- Exercise details -
At the line containing "869 547 0.59", begin setting down the entries exactly, and stop only after the last line.
++++ Records provided
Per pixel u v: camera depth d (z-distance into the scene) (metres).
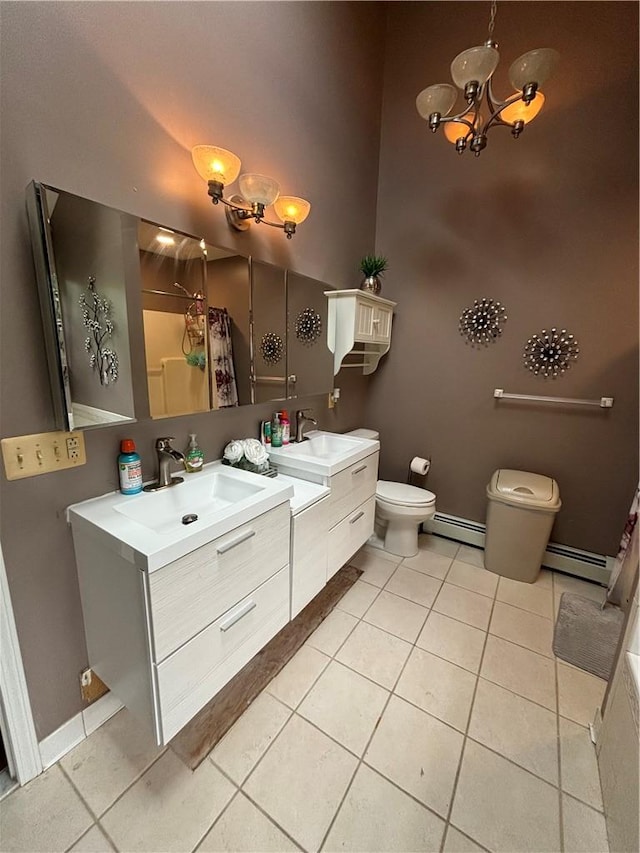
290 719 1.39
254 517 1.25
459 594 2.14
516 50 2.14
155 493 1.33
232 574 1.20
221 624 1.19
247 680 1.54
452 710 1.44
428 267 2.58
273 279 1.83
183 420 1.54
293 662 1.64
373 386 2.95
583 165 2.05
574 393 2.24
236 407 1.70
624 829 0.96
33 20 0.95
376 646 1.74
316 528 1.64
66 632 1.22
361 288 2.44
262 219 1.62
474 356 2.51
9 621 1.08
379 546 2.64
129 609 1.02
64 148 1.05
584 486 2.29
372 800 1.14
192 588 1.06
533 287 2.26
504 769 1.24
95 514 1.15
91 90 1.09
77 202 1.05
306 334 2.09
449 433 2.68
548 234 2.19
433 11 2.34
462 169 2.38
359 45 2.25
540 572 2.38
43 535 1.13
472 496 2.66
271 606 1.41
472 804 1.14
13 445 1.03
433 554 2.57
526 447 2.43
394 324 2.78
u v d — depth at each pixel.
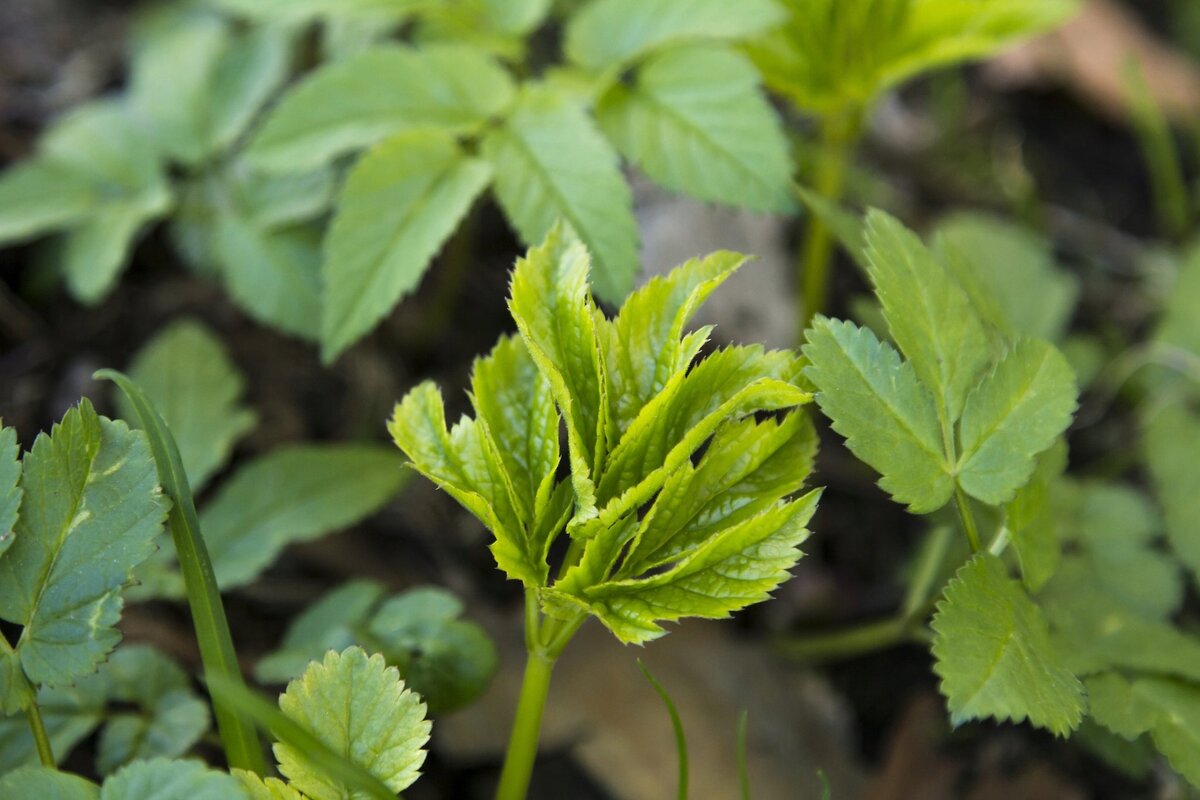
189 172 0.57
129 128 0.57
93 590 0.43
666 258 0.60
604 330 0.44
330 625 0.48
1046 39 0.76
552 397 0.43
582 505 0.42
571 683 0.54
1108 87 0.75
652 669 0.54
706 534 0.44
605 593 0.43
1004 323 0.50
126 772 0.42
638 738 0.54
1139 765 0.49
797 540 0.43
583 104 0.51
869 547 0.59
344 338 0.49
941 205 0.72
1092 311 0.69
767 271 0.62
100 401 0.57
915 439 0.45
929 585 0.51
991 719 0.55
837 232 0.50
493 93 0.51
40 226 0.54
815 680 0.56
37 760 0.45
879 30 0.53
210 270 0.56
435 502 0.57
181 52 0.58
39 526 0.44
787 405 0.43
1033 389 0.46
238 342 0.59
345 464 0.52
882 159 0.73
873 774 0.55
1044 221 0.72
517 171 0.50
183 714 0.47
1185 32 0.82
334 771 0.42
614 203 0.49
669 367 0.43
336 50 0.59
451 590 0.56
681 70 0.51
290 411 0.58
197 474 0.51
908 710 0.55
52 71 0.66
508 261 0.64
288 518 0.51
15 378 0.57
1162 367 0.62
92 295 0.54
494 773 0.53
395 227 0.50
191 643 0.53
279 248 0.55
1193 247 0.61
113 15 0.71
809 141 0.68
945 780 0.54
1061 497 0.53
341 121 0.51
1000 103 0.77
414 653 0.48
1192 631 0.56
++++++++
- Answer space -
869 547 0.59
344 338 0.49
941 205 0.72
1092 311 0.69
767 271 0.62
100 401 0.57
915 439 0.45
929 585 0.51
991 719 0.55
837 232 0.50
493 93 0.51
40 226 0.54
815 680 0.56
37 760 0.45
879 30 0.53
210 270 0.56
435 502 0.57
181 52 0.58
39 526 0.44
787 405 0.43
1033 389 0.46
238 342 0.59
345 464 0.52
882 159 0.73
873 774 0.55
1044 221 0.72
517 171 0.50
183 714 0.47
1185 32 0.82
334 771 0.42
614 203 0.49
669 367 0.43
336 50 0.59
451 590 0.56
681 70 0.51
290 411 0.58
197 474 0.51
908 710 0.55
52 71 0.66
508 261 0.64
288 518 0.51
15 378 0.57
1162 367 0.62
92 295 0.54
494 773 0.53
395 227 0.50
191 643 0.53
279 248 0.55
1193 247 0.61
113 15 0.71
809 141 0.68
945 780 0.54
1061 497 0.53
341 121 0.51
1000 103 0.77
414 653 0.48
1192 631 0.56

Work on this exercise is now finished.